Those appear to be two contradictory sentences. Faye has grown and worked on her problems - I think that may well be the definition of "character development". The same can be said for Dora, Hannners, Raven has gone back to school, Steve has gone through a few transformative relationships, Wil grew up, Sven had an epiphany, .... damn, the only character that hasn't really changed is Marten's. And Pintsize's.
People don't maintain a consistent personality. Not in real life, and that's one of the things I love so much about this comic!
Not really. If someone "develops" into a character that has no connection to their previous incarnation, I feel fairly comfortable calling that disappointing. Real character development is supposed to take the character's past and build upon it, not toss it in the incinerator in favour of writing whatever new idea is in your head.

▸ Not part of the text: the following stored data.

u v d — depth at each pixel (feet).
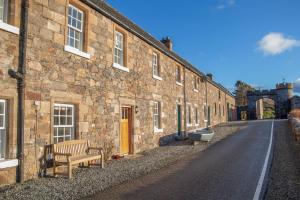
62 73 32.71
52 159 30.81
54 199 22.62
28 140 28.25
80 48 36.78
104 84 40.24
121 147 45.01
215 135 74.79
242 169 33.06
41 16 30.32
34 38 29.35
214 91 116.88
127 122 47.50
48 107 30.63
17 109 27.30
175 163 38.73
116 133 42.63
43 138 29.91
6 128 26.86
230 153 45.44
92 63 37.88
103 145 39.27
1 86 25.96
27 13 28.37
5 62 26.43
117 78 43.60
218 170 32.99
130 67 47.70
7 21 27.68
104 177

The problem here is that the characters often
didn't go through experiences which altered their character in most cases. They just woke up one morning after enough time was passed and decided to act like they were suddenly a changed person. The "development" happened by the wave of a magic wand, somewhere off screen. A notable exception would be Sven. He did develop based on events depicted in the comic, and I'd have to say that was done well.
Dora is one of the worst victims. She has a different personality every time she appears in the strip. Then there's the others like Marigold, Dale and Hannelore who have basically the same personality but expressed in vastly different ways without any visible development.
It's why I said I enjoy QC on the basis of whatever story arc is happening now, and pretend like the past didn't happen. That's what the strip
wants for me to do a lot of the time. I expect it's just natural when writing a bit of a story every day for like... 10 years?